New Balance a officiellement présenté sa 1890A « Cow Print », une paire attendue pour les fêtes de fin d’année 2026. À rebours de la sneaker blanche lisse, facile mais désormais très vue, cette silhouette mise sur le relief, les matières et un imprimé animal assumé. Le résultat brouille volontairement les pistes entre mocassin décontracté, chaussure urbaine et runner confortable.
Du mocassin à la semelle de running : pourquoi la 1890A bouscule les codes de New Balance
La New Balance 1890A repose sur une idée simple, mais peu commune : associer une empeigne à bout mocassin, proche de l’esprit Wallabee, à une base issue de la famille New Balance 2002. Cette construction, née d’un prototype montré à la Fashion Week de Paris, apporte à la paire une allure plus habillée sans sacrifier l’architecture d’une chaussure de running. Dans un paysage où les snoafers, sneakerinas et mules redessinent les frontières du vestiaire, la 1890A confirme que la chaussure devient une pièce centrale de la silhouette. Ici, le confort ne sert plus à rendre une paire discrète : il soutient une esthétique urbaine plus affirmée.
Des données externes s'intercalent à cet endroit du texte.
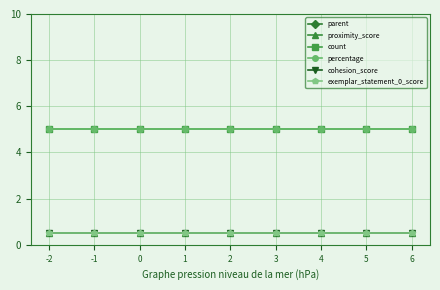

True or false: count and parent cross at least once.

False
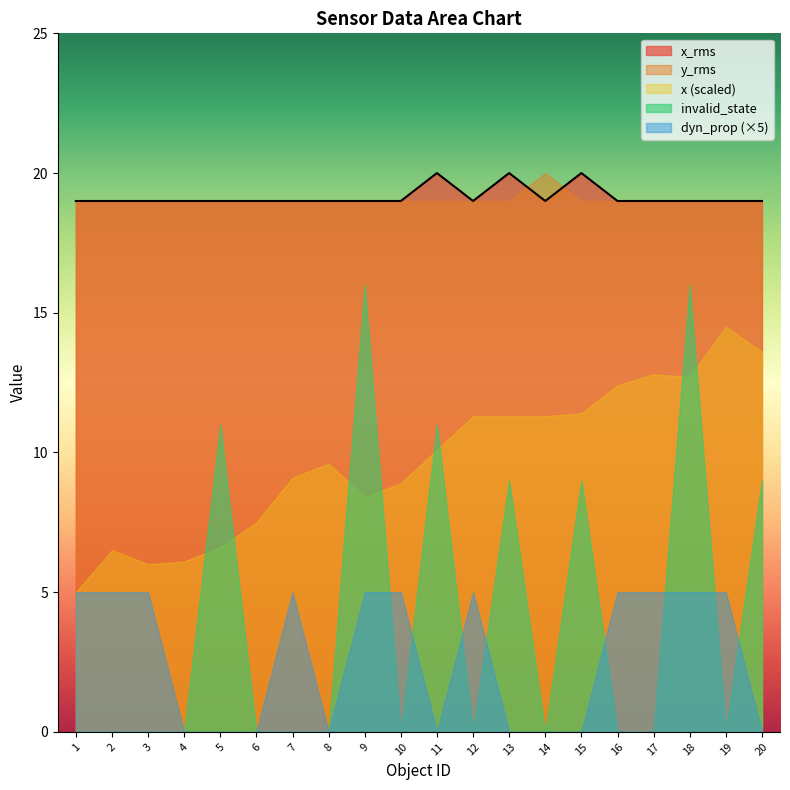

How many interior local peaks does the x_rms series have?

3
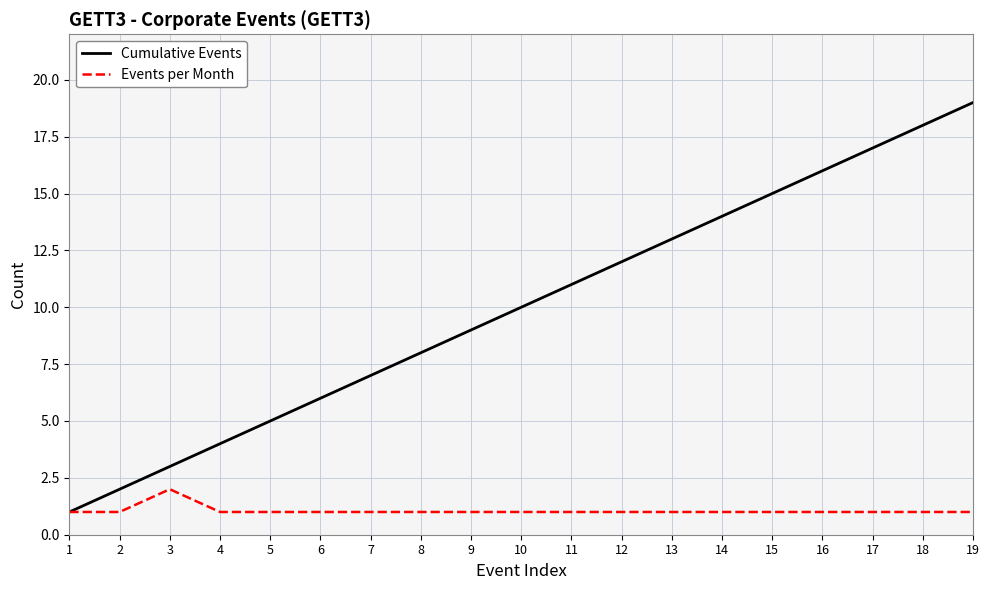

Which label corresponds to the largest value in the chart?

19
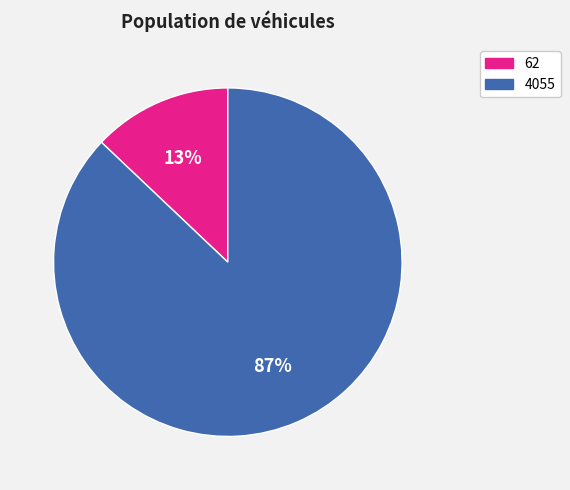

What is the ratio of the value at 4055 to the value at 62?

6.7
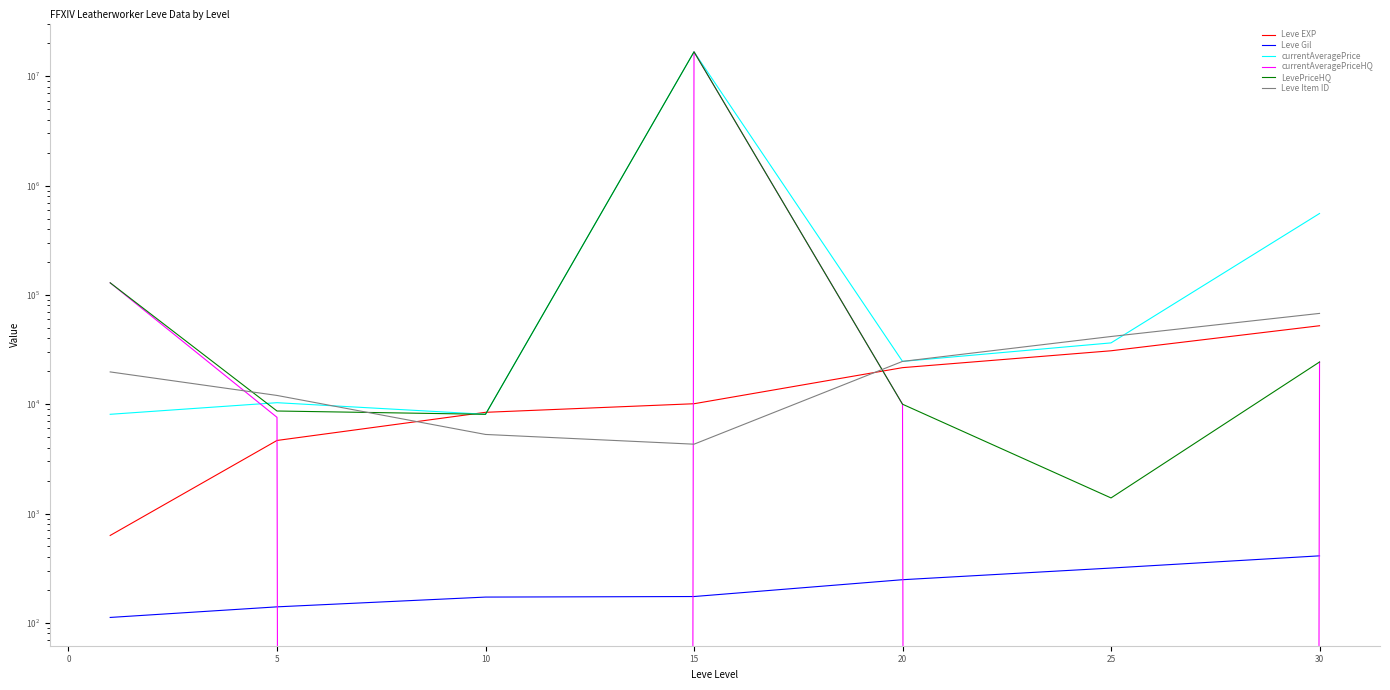

Does the chart have visible grid lines?

No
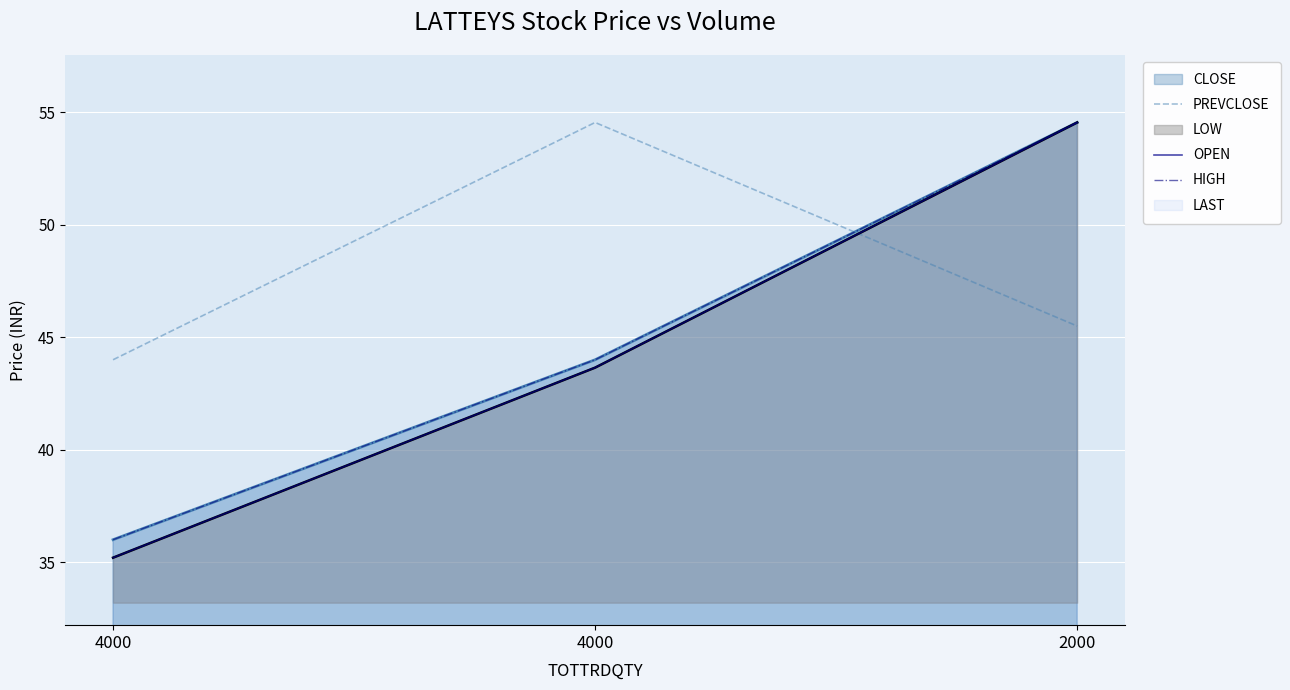

What value does the HIGH series have at 2000?

54.5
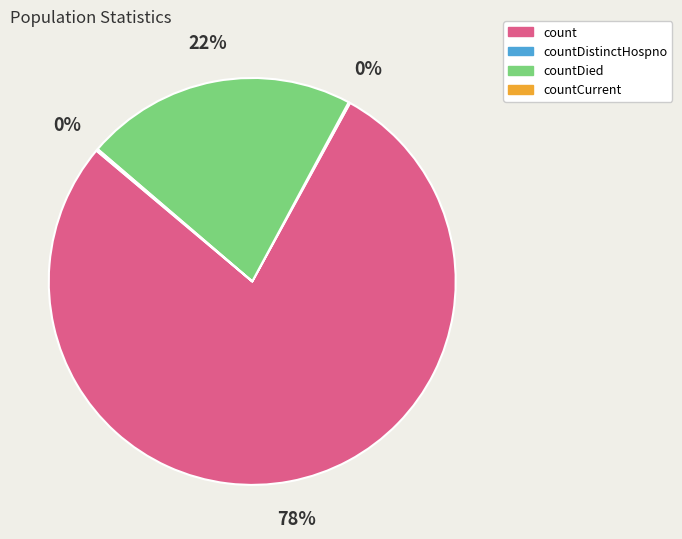

Does any single category account for the majority?

Yes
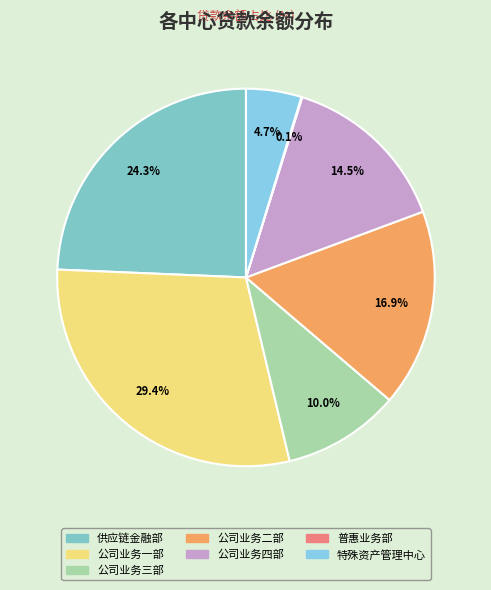

True or false: 普惠业务部 accounts for 1% of the total.

False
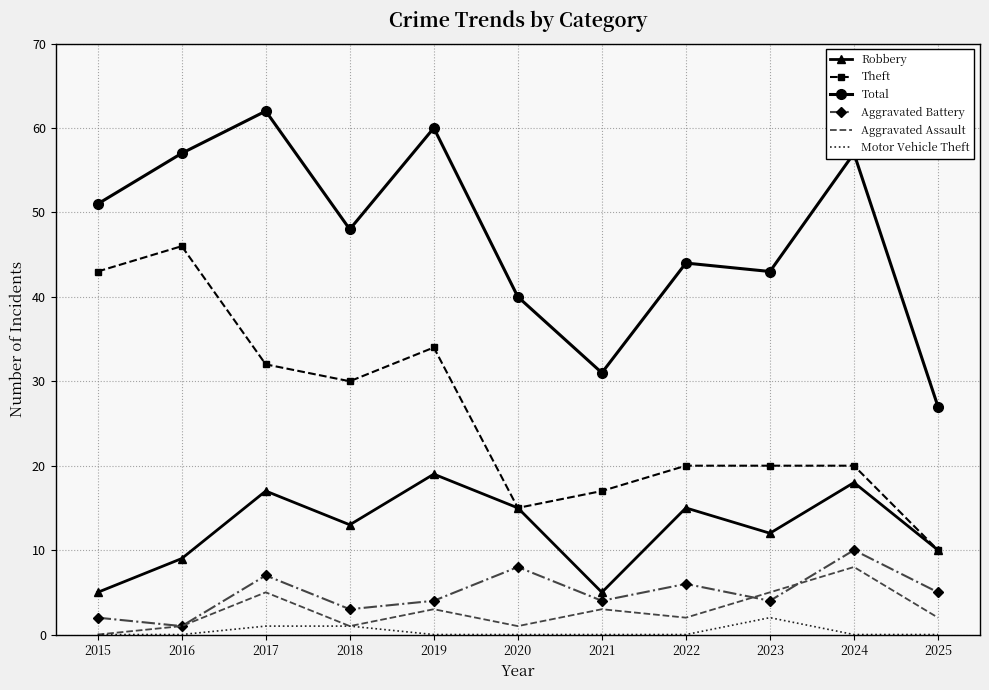

What are all the series names shown in the legend?

Robbery, Theft, Total, Aggravated Battery, Aggravated Assault, Motor Vehicle Theft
Daim poilu, cuir écru et taches brunes : la version « Cow Print » transforme la 1890A en pièce de style
Cette édition « Cow Print » pousse le concept plus loin. Les taches marron et blanc cassé couvrent l’avant-pied et plusieurs empiècements, tandis que le mesh et les renforts techniques laissent place à du daim poilu. Autour du col, un cuir écru calme le jeu et donne une ligne plus nette à l’ensemble. Cette opposition de textures fait basculer la 1890A du côté de la chaussure casual travaillée, presque du soulier souple, plutôt que de la sneaker de performance. Après une première version à motif snakeskin, New Balance confirme une direction claire pour ce modèle encore rare. Le motif vache s’inscrit aussi dans le retour d’une inspiration western, déjà explorée par la marque sur une prochaine collection 327.
Avec une sortie annoncée via New Balance et une sélection de revendeurs, pour un tarif attendu autour de 200 dollars, la 1890A « Cow Print » ne cherchera pas à faire l’unanimité. C’est précisément son intérêt. Elle rappelle qu’une bonne paire n’a pas besoin de se fondre dans une tenue : elle peut lui donner du caractère. À condition de la laisser respirer, avec des vêtements aux couleurs sobres et des matières simples, elle pourrait bien devenir l’alternative la plus singulière aux baskets blanches de la saison des fêtes.